In [None]:
%pyspark

from pyspark.sql import SparkSession
spark = SparkSession.builder.appName("spark-dataframe").getOrCreate()
spark

In [1]:
%pyspark

filepath = "file:////home/ubuntu/working/spark-examples/data/titanic_train.csv"

titanic_sdf = spark.read.csv(filepath, inferSchema=True, header=True)

In [2]:
%pyspark

titanic_sdf.show()

In [3]:
%pyspark

z.show(titanic_sdf)

In [4]:
%pyspark

titanic_sdf.createOrReplaceTempView("titanic")

In [5]:
%pyspark
query = """
    SELECT * FROM titanic
"""
z.show(spark.sql(query))

### DataLake -> DataWarehouse
- survived, pclass, sex, age, Fare


In [7]:
%pyspark

query = """
    SELECT
        t.Survived, t.Sex, t.Pclass, t.Fare, t.Age
    FROM titanic t 
"""

titanic_wh = spark.sql(query)
z.show(titanic_wh)

In [8]:
%pyspark
titanic_wh.createOrReplaceTempView("titanic")

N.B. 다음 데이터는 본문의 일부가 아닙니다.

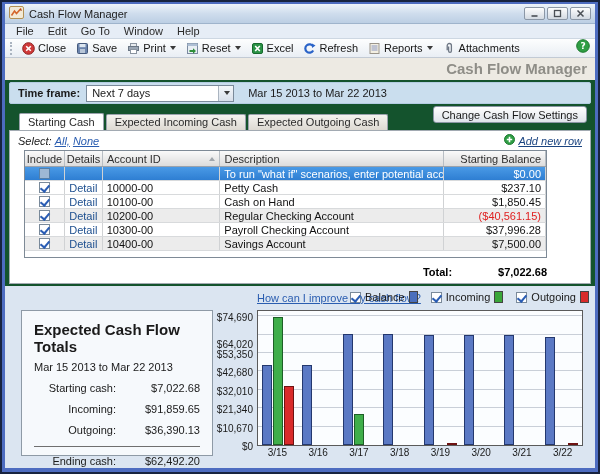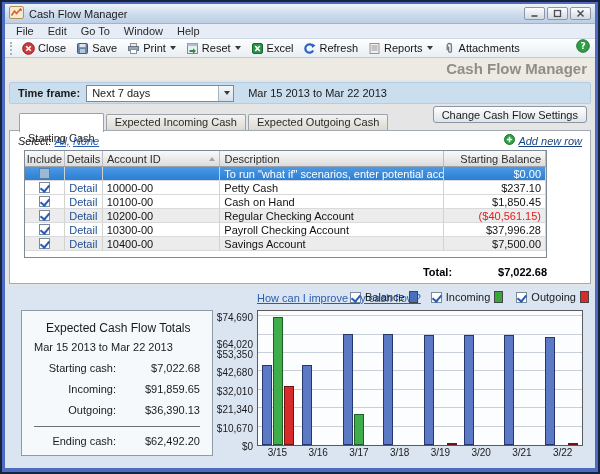"Cash Flow Manager" .inner { background: #e5e5e5 -> #14532d }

## DataWarehouse -> DataMart

In [None]:
## Fare 요금 이상치 제거

In [10]:
%pyspark
import pyspark.sql.functions as F

# Q1, Q3 범위 정의
q1 = titanic_wh.approxQuantile("Fare", [0.25], 0.05)[0]
q3 = titanic_wh.approxQuantile("Fare", [0.75], 0.05)[0]

# IQR 계산
iqr = q3 - q1

# 이상치 제거를 위한 상한선과 하한선 계산
lower_bound = q1 - 1.5 * iqr
upper_bound = q3 + 1.5 * iqr

filtered_df = titanic_wh.filter((F.col("Fare") >= lower_bound) & (F.col("Fare") <= upper_bound))
filtered_df.show()

In [11]:
%pyspark

filtered_df.createOrReplaceTempView("titanic")

In [12]:
%pyspark
query = """
    SELECT *
    FROM titanic
"""

z.show(spark.sql(query))

In [None]:
## 결측치 확인 후 제거

In [13]:
%pyspark


query = """

    SELECT *
    FROM titanic
    WHERE Age is not null
      AND Survived is not null
      AND Sex is not null
      AND Pclass is not null
"""
titanic_result = spark.sql(query)
z.show(titanic_result)

In [None]:
%pyspark 

titanic_result.createOrReplaceTempView("titanic")

In [None]:
## 나이대 컬럼 추가

In [14]:
%pyspark

def age_grade(age):
    age_grade = int(age/10)*10
    return age_grade

In [15]:
%pyspark
from pyspark.sql.types import LongType

spark.udf.register('age_grade', age_grade, LongType())

In [16]:
%pyspark

query = """
    SELECT
        *, age_grade(Age) as Age_grade
    FROM titanic
"""
titanic_result = spark.sql(query)
z.show(titanic_result)

In [17]:
%pyspark 
# DataMart

titanic_result.createOrReplaceTempView("titanic")

# EDA 계획

- 생존한 남녀 수 비교 (count)
- 남녀의 생존 비율
- Pclass 별 Fare 
- Pclass 별 생존한 사람 수
- 나이대 컬럼 생성해 나이대 별 생존한 사람 수

In [19]:
%pyspark
# 전체 남녀 수 비교 (count)

query = """
    SELECT *
    FROM titanic
"""
z.show(spark.sql(query))

In [20]:
%pyspark
# 생존한 남녀 수 비교

query = """
    SELECT *
    FROM titanic
"""
z.show(spark.sql(query))

In [21]:
%pyspark
# 남녀의 생존 비율
# - Survived AVG : 생존은 1, 사망은 0 이므로 avg = 생존한 사람 수 / 전체 사람 수 = 1의 개수 / 전체 개수

query = """
    SELECT *
    FROM titanic
"""
z.show(spark.sql(query))

In [22]:
%pyspark

# Pclass 별 Fare

query = """
    SELECT t.Pclass, t.Fare
    FROM titanic t
"""
z.show(spark.sql(query))

In [23]:
%pyspark
query = """
    SELECT *
    FROM titanic 
"""
z.show(spark.sql(query))

In [24]:
%pyspark
query = """
    SELECT *
    FROM titanic 
"""
z.show(spark.sql(query))

In [25]:
%pyspark
# 나이대 생존 수
query = """
    SELECT *
    FROM titanic 
"""
z.show(spark.sql(query))

In [26]:
%pyspark
spark.stop()